The task =>
Can you copy every item below word for word, leaving out the pictures?

Material supplied =>
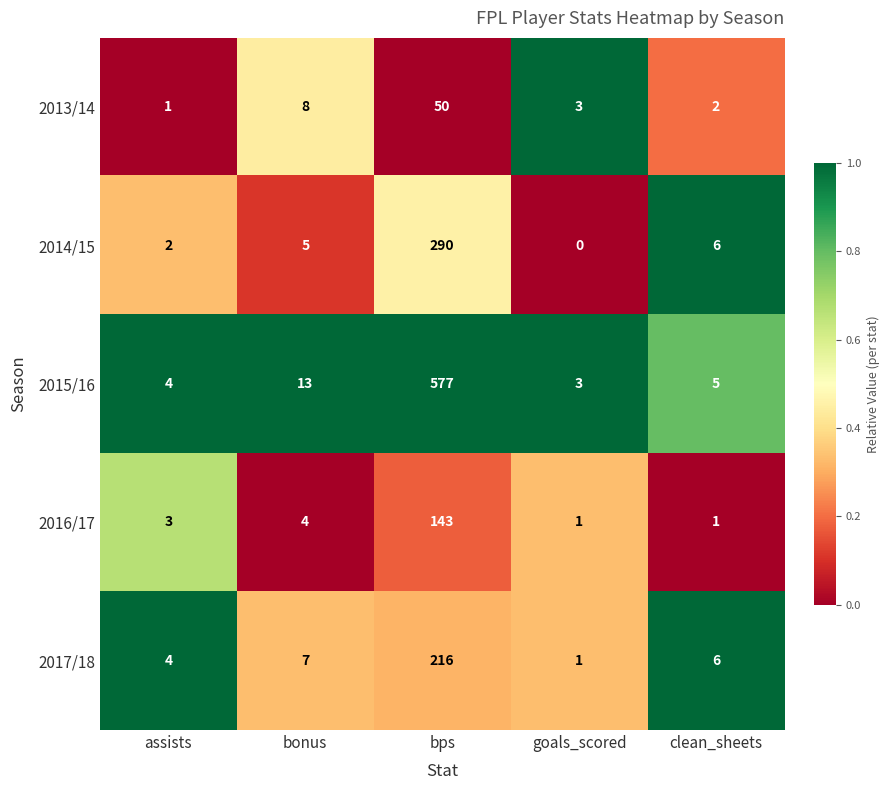

Rank the series at bps from lowest to highest value.

2013/14, 2016/17, 2017/18, 2014/15, 2015/16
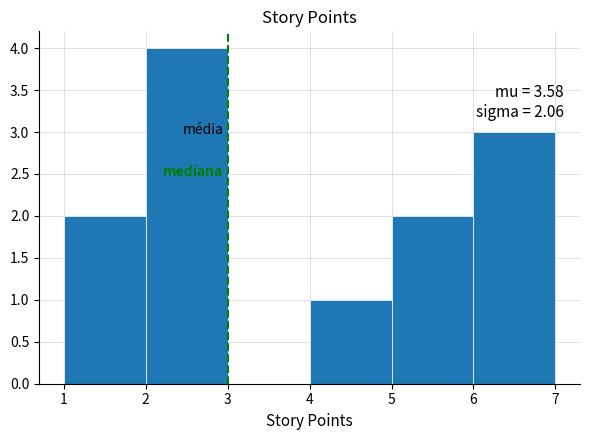

Over which range of the x-axis is the bar tallest?

2 to 3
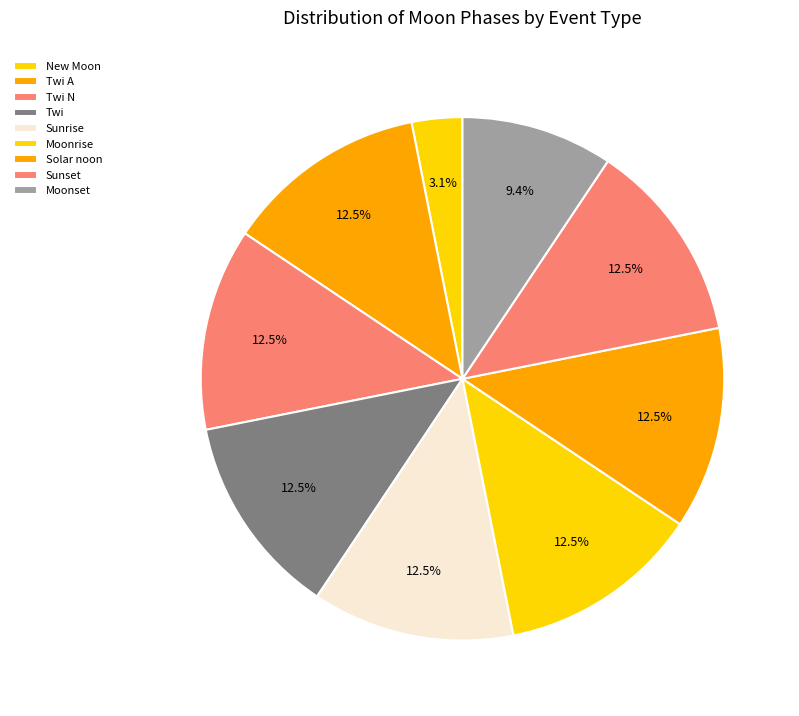

Count the number of slices in the pie.

9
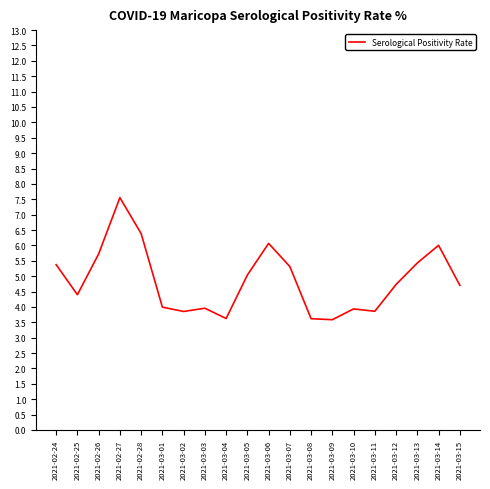

What position from the left is 2021-03-01?

6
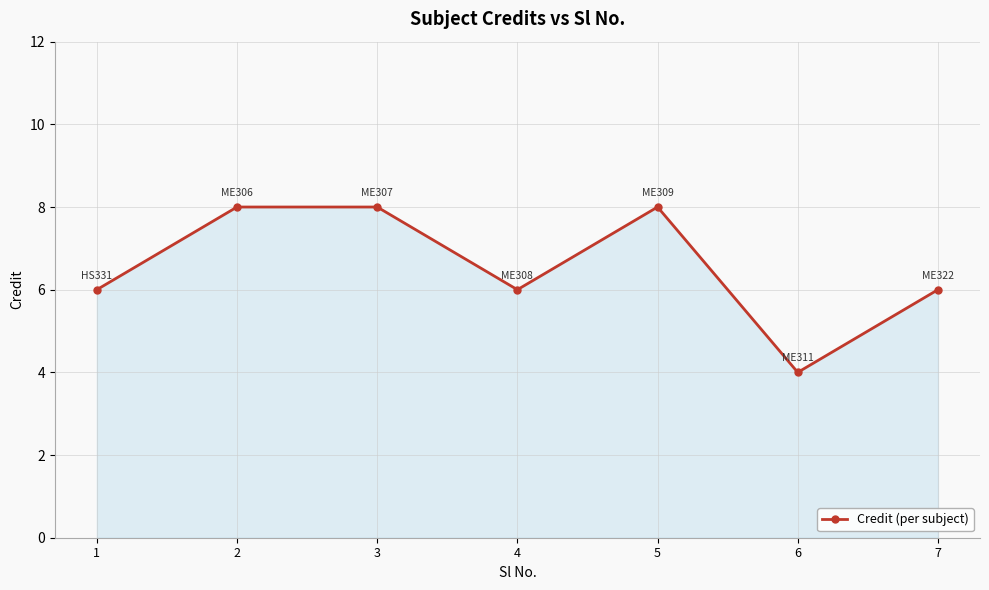

Approximately how many times larger is the value at 3 compared to 6?

2.0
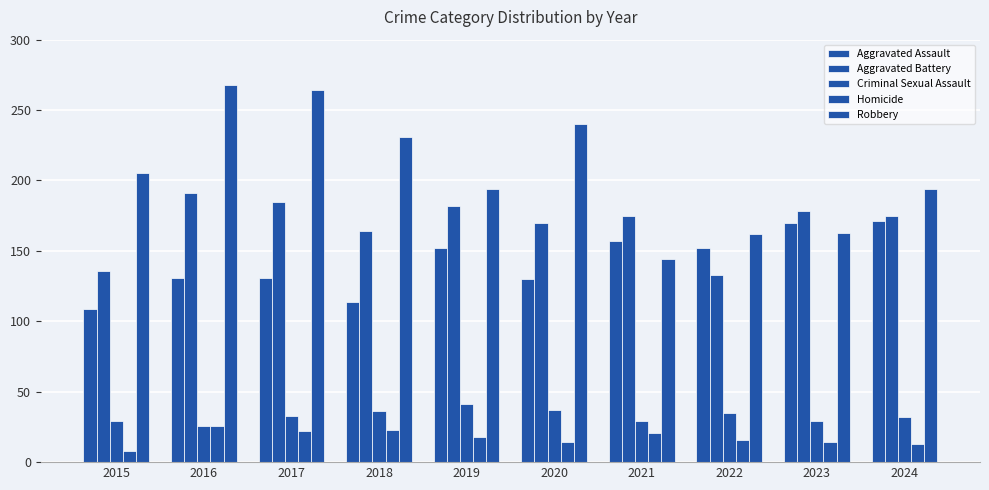

How many bars are there in total?

50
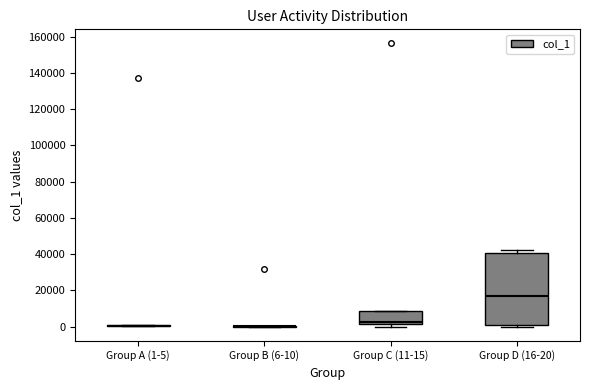

Which box is the tallest, from its lower edge to its upper edge?

Group D (16-20)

Result below =>
Rank the series at bps from lowest to highest value.

2013/14, 2016/17, 2017/18, 2014/15, 2015/16

Over which range of the x-axis is the bar tallest?

2 to 3

Count the number of slices in the pie.

9

What position from the left is 2021-03-01?

6

Approximately how many times larger is the value at 3 compared to 6?

2.0

How many bars are there in total?

50

Which box is the tallest, from its lower edge to its upper edge?

Group D (16-20)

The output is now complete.